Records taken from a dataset
· · · · · · ·
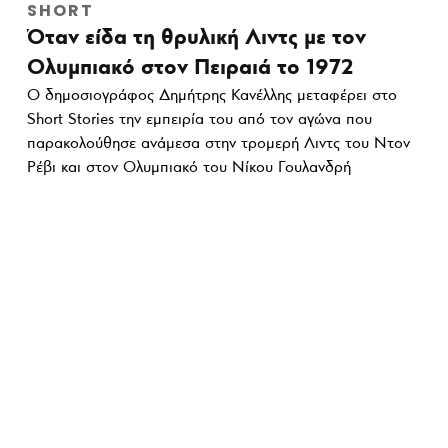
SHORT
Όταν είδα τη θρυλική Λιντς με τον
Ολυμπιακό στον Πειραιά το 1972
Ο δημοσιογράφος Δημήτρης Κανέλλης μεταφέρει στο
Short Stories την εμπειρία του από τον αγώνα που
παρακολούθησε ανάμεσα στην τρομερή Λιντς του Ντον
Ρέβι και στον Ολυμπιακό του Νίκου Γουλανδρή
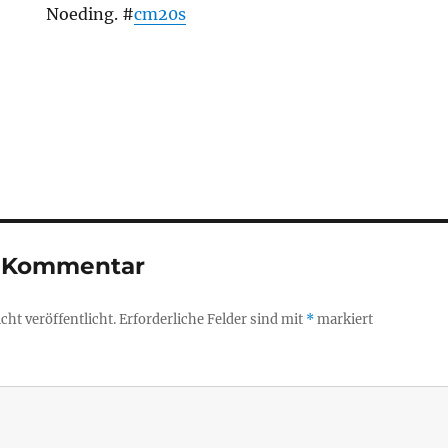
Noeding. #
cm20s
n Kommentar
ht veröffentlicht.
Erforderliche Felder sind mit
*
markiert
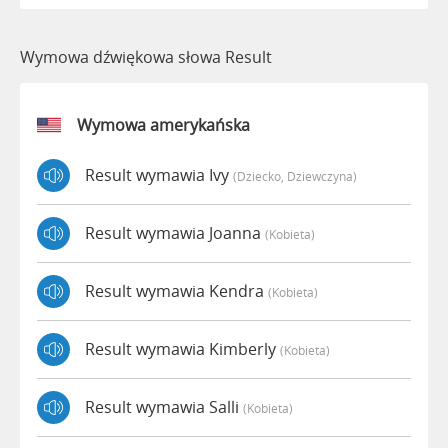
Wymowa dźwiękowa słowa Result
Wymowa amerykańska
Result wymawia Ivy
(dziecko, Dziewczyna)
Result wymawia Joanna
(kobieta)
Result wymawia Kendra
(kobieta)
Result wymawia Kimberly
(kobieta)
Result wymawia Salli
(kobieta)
· · · · · · ·
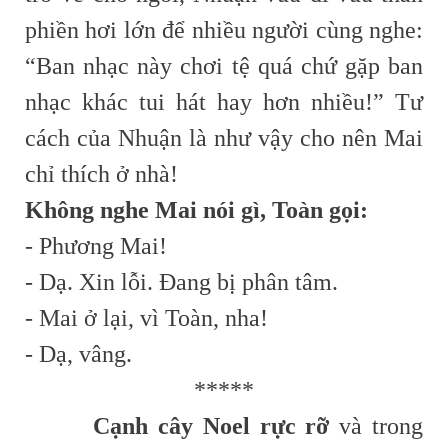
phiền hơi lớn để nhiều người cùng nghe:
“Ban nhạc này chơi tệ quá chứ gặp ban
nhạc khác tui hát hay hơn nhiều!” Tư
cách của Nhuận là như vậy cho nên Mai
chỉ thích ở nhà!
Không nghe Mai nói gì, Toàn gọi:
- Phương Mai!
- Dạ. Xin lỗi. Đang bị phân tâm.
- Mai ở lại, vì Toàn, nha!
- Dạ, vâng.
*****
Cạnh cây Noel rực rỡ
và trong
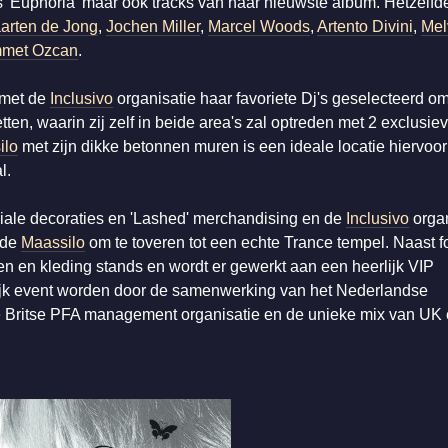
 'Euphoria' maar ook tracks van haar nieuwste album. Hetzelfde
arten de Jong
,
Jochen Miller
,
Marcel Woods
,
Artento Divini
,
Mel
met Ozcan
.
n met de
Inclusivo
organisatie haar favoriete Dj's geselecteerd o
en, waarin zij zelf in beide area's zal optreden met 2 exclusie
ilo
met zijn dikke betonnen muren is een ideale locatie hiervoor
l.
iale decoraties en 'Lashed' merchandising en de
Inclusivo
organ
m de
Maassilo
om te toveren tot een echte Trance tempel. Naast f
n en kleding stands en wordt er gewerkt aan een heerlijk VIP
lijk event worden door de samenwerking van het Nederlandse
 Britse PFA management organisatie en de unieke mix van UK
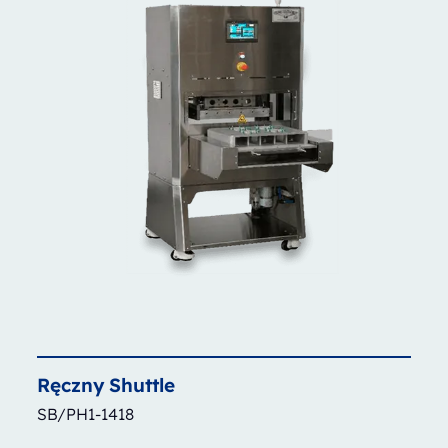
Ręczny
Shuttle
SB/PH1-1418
· · · · · · ·
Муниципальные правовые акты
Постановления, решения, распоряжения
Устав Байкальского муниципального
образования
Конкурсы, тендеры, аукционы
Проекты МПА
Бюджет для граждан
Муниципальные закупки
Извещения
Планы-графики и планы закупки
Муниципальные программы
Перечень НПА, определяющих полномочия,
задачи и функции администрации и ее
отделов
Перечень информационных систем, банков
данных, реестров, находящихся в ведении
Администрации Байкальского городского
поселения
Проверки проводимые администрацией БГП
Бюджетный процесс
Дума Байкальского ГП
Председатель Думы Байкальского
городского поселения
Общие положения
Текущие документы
· · · · · · ·
Try it:
Gather every line in the listing above that contains the word "Result".

Answer to this exercise:
Wymowa dźwiękowa słowa Result
Result wymawia Ivy
Result wymawia Joanna
Result wymawia Kendra
Result wymawia Kimberly
Result wymawia Salli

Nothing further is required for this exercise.